ZoeLeBlanc commented 5 years ago

Perfect! Thanks so much Matt!

I'm adding a few links and copy edits but your lesson should hopefully be live by the end of this week 🎉

ZoeLeBlanc commented 5 years ago

Sorry for delay everyone! My computer died this last week and so it's been a frantic haze of data recovery.

But great news lesson is officially live and tweets go out tomorrow!!!! Thank you so much @mjlavin80 for writing this excellent lesson, and @quinnanya & @broomgrass for being such generous reviewers!

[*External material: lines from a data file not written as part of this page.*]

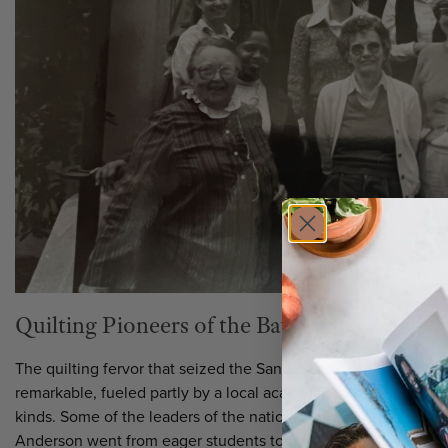
Quilting Pioneers of the Bay Area
The quilting fervor that seized the San Francisco Bay Area in
remarkable, fueled partly by a local academic and museum scene
kinds. Some of the leaders of the national quilt renaissance l
Anderson went from eager students to famous teachers in a fl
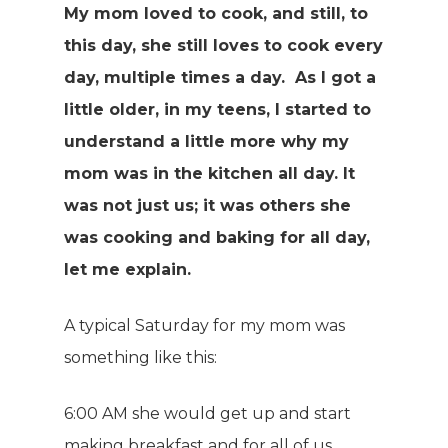
My mom loved to cook, and still, to
this day, she still loves to cook every
day, multiple times a day. As I got a
little older, in my teens, I started to
understand a little more why my
mom was in the kitchen all day. It
was not just us; it was others she
was cooking and baking for all day,
let me explain.
A typical Saturday for my mom was
something like this:
6:00 AM she would get up and start
making breakfast and for all of us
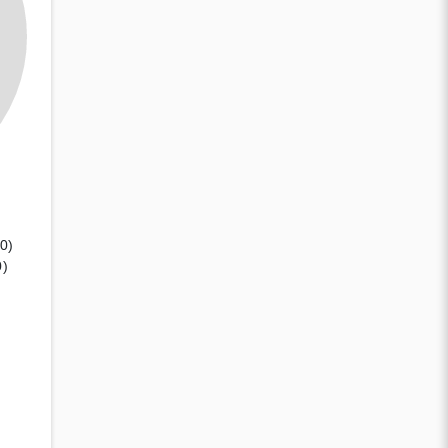
(0)
0)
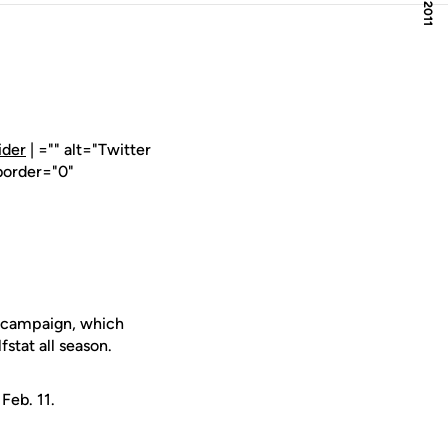
ider
| ="" alt="Twitter
border="0"
l campaign, which
fstat all season.
Feb. 11.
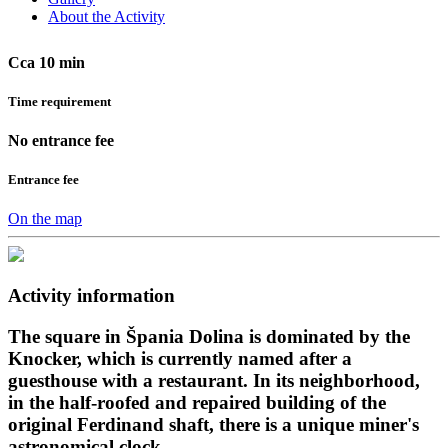
About the Activity
Cca 10 min
Time requirement
No entrance fee
Entrance fee
On the map
Activity information
The square in Špania Dolina is dominated by the
Knocker, which is currently named after a
guesthouse with a restaurant. In its neighborhood,
in the half-roofed and repaired building of the
original Ferdinand shaft, there is a unique miner's
astronomical clock.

Also HT to @acrymble for giving me guidance throughout this process.

Official link is here https://programminghistorian.org/en/lessons/analyzing-documents-with-tfidf and please feel free to tweet & retweet 🎉

ZoeLeBlanc commented 5 years ago

@mjlavin80 do you still have a twitter account? If you could send your handle that would be great but no worries if you don't have one at the moment. Just wanted to check before I started tweeting! Thanks!!!

mjlavin80 commented 5 years ago

@ZoeLeBlanc I'm not on twitter anymore, but I'm happy to help promote the piece in other ways!

ZoeLeBlanc commented 5 years ago

No worries @mjlavin80! Totally understand and just wanted to double check in case your handle had changed. I'm happy to tweet about this lesson since I think it needs to go on every DH syllabus ASAP 😄

acrymble commented 5 years ago

@ZoeLeBlanc is this ready to close? Is the editorial checklist fully complete?